Walking into an unfamiliar operations center some time ago, I immediately noticed database error alerts racing down the primary monitor faster than a Matrix screensaver morphs letters. Strangely, no one seemed particularly excited about it. The situation was a head-turner for me, coming as I did from the “everything must balance” banking world.
A senior ops tech quickly explained that airline reservation systems are highly optimized for speed and volume, sacrificing nearly everything else to meet peaks. “No worries; the agents just hit Enter again. Retry logic just slows us down,” they told me. The lesson here was removing constraints can profoundly change a system, much as Dr. Eliyahu Goldratt described in his game-changing Theory of Constraints.
Today, cloud-native architecture, multi-cloud and hybrid cloud platforms, dynamic infrastructure-as-code (IaC), DevOps and our ability to store boundless amounts of data each change or remove constraints in their own way. Observability could be on this list, but I think observability’s transformation is still happening right in front of us.
Observability and OpenTelemetry
Through open source OpenTelemetry (OTel), highly competitive vendors collaborate to shift their offerings up the value chain by supplementing and replacing once highly-prized proprietary agents, interfaces and data specs. There’s no better example of removing a constraint than making these once proprietary agents with an open solution that will have profound effects across the industry.
OTel is a thriving ecosystem of 11 tech companies participating on various boards and committees that also collaborates and integrates with open source projects such as Jaeger, Kubernetes, Prometheus and OpenMetrics. Over 20 observability companies natively support and provide OTel distributions. OTel continues to mature, reaching stability 1.0 release in 2021 and announcing its roadmap for metrics specifications in 2022.
OTel-native support represents a significant commitment from vendors because it means rearchitecting products to distribute data via OpenTelemetry Protocol (OTLP) rather than using OTel SDKs and Collectors frontend internal interfaces. With SolarWinds’ October 2022 announcement, I suspect they will also join the ranks of companies supporting OTel natively in their commercial offerings.
Digital transformation, product and technology leaders see value in observability because of its potential to measure digital experiences and measure the performance of business and digital services. To do this requires observability to meet three significant challenges.
First, observability must effectively cross the complex boundaries of microservices, containers, cloud and traditional applications, multiple cloud providers, database sources, SaaS services, infrastructure and internal and external APIs. Today’s challenge is far beyond the central aggregation of large volumes of log data and suppressing non-essential alerts.
Most enterprise architectures look eerily similar to a breadboard wiring project with applications, systems and data sources crisscrossing each other, representing the various pathways and interfaces across systems. Virtually any of these elements could contribute to the degradation of a digital experience, and observability must operate across these elements whether they live in our tightly controlled data centers or are distributed in microservices, cloud services or third-party interfaces.
With this breadth and depth of visibility, we also need context to match and correlate what appears to be disconnected information and sources.
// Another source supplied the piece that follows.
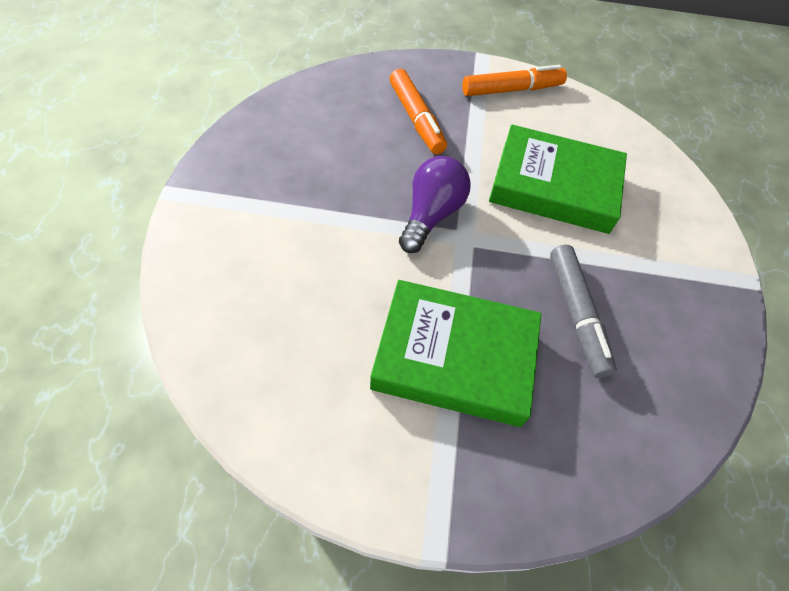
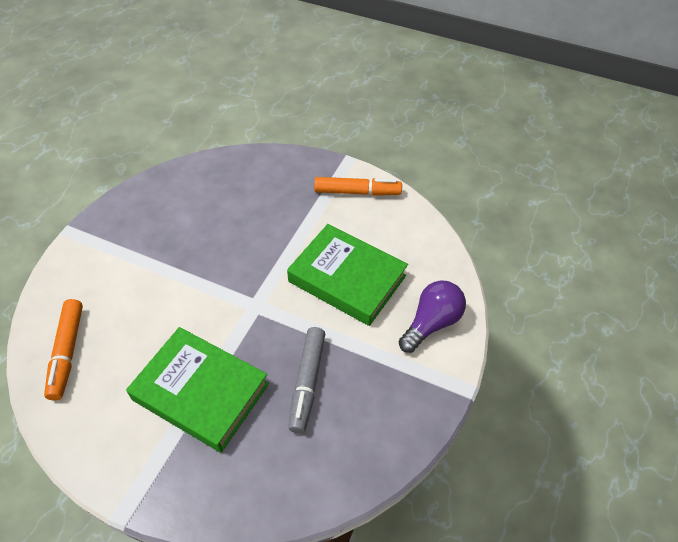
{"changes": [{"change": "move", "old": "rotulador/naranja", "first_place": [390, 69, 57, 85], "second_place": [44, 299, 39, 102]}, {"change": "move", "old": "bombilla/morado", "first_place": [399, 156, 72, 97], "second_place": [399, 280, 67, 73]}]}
Open source enthusiast Chris Engelbert describes this challenge well:
“The data correlation, the knowledge of how the infrastructure and services are deployed, as well as the dependency tree of applications, services and (eventually) hardware, must be taken into account when providing hard evidence of what is going on in your system.”
Following the Silver Thread
With context and dependencies, observability can allow us to see what software developers call the “silver thread,” the ability to collect the components of systems involved in measuring an experience or triaging a performance issue. Then we can follow the pathway, or silver thread, across all the components, whatever or wherever they are, to find constraints or bottlenecks. For example, a particular API’s poor performance may be due to the location and traversal necessary to reach a needed data source rather than an issue in that API’s microservice or application.
In summary, observability is invaluable to monitoring, operating and triaging modern applications and cloud infrastructure. The adoption and maturation of OpenTelemetry will deliver many benefits, including the removal (or, at least, greater transparency) of traditional boundary constraints. And with the context to understand and follow the silver thread, observability transforms beyond operations to measure digitally delivered business services and experiences.